> **Action item**: Omit every picture. Return all other data as it stands.

Start of Block

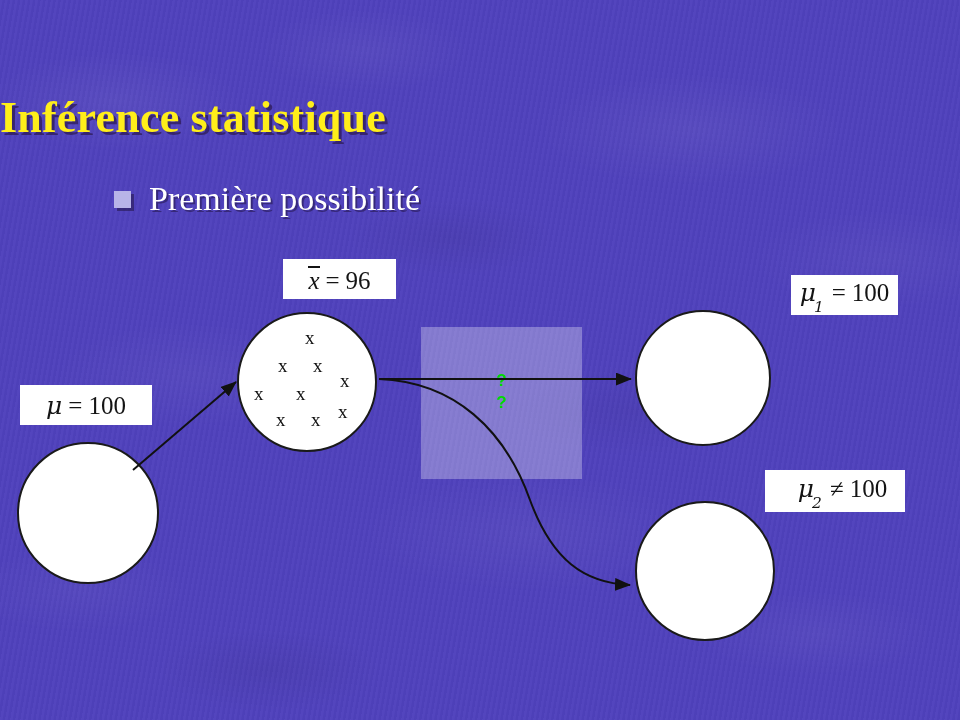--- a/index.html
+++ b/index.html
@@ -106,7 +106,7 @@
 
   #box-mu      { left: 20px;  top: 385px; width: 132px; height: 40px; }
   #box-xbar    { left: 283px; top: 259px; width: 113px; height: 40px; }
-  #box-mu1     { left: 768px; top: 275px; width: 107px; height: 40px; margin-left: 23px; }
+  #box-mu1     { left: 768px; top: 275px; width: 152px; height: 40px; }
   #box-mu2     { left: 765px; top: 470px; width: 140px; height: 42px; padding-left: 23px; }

End of Block

> **Output**:
--- a/index.html
+++ b/index.html
@@ -106,7 +106,7 @@
 
   #box-mu      { left: 20px;  top: 385px; width: 132px; height: 40px; }
   #box-xbar    { left: 283px; top: 259px; width: 113px; height: 40px; }
-  #box-mu1     { left: 768px; top: 275px; width: 107px; height: 40px; margin-left: 23px; }
+  #box-mu1     { left: 768px; top: 275px; width: 152px; height: 40px; }
   #box-mu2     { left: 765px; top: 470px; width: 140px; height: 42px; padding-left: 23px; }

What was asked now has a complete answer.